One that others may not be familar with and which I heard discussed on Radio 4's A Good Read is Shyness and Dignity by Dag Solstad.

MayBee70 Tue 30-Dec-25 13:18:42

If ‘Never Let Me Go’ is anything like the film it should fit the bill….

SueDonim Tue 30-Dec-25 13:14:19

Angel by Elizabeth Taylor. There are no redeeming features at all!

Books by Coim Tobin and Anne Enright I’ve always found gloomy, too.

TerriBull Tue 30-Dec-25 13:13:00

Yes another who would nominate Tess of the d'Urbervilles, it doesn't get much more depressing than hanging. A public hanging left a deep impression on Thomas Hardy which inspired him to write the book allegedly. I'd also recommend both "His Bloody Project" and "Alias Grace", riveting and depressing in equal measures with brutal murders at the centre of both books. Angela's Ashes a veritable catalogue of misery with flashes of brilliant Irish humour. Joseph O'Connor another excellent Irish author his "Star of the Sea" is one of my best books ever, it takes a good 70 pages or so to get into it, set against the Irish Potato Famine. Or for a more recent Irish flavour of utter misery, Liz Nugent excels with Strange Sally Diamond and my latest one by her Skin Deep. Khalid Hosseni's "A Thousand Splendid Sons" is another unhappy but affecting read. Atonement does pretty well in the miserable stakes and again a great book. My son tells me one of the best miserable books he's read is Alexander Solzhenitsyn's "The Gulag Archipelago".
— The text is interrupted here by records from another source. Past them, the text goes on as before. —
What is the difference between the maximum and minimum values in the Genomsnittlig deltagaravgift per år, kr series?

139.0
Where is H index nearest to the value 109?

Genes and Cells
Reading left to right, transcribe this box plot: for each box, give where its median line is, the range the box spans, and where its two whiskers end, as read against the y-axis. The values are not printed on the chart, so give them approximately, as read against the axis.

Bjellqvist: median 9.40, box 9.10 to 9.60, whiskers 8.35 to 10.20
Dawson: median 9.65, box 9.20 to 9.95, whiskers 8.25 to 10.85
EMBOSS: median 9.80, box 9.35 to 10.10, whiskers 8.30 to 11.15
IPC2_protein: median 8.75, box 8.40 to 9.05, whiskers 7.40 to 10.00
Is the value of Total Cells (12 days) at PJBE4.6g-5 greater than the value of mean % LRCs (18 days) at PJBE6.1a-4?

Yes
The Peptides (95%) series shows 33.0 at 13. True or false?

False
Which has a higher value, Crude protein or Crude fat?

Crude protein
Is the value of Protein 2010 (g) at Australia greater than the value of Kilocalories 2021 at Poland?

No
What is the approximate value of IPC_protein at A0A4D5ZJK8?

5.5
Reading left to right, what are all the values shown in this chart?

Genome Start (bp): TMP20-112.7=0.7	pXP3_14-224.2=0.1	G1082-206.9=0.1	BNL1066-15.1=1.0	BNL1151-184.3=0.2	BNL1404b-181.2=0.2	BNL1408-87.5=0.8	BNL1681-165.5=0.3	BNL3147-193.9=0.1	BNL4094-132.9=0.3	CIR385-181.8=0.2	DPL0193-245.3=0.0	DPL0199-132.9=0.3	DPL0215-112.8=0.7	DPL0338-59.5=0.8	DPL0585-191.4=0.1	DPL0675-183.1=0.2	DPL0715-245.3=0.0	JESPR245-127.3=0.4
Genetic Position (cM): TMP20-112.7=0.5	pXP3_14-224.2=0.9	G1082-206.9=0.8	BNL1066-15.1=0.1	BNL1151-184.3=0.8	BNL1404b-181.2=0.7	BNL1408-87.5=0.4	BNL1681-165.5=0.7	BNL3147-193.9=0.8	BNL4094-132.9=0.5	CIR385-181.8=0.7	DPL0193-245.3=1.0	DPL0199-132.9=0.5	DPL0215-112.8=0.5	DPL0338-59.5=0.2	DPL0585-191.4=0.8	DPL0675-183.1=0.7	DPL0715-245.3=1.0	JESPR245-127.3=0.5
I believe "A Little Life" out miseries them all, but I haven't read it, although I know fairly happy people who have.

Good miserable reading for 2026.

midgey Tue 30-Dec-25 13:09:07

Hamnet
This is going to hurt by Adam Kay
I found both of these books incredibly bleak.

ViceVersa Tue 30-Dec-25 13:06:39

Oh I loved Shuggie Bain, but I wouldn't have thought of it as depressing. Same with To Kill A Mockingbird.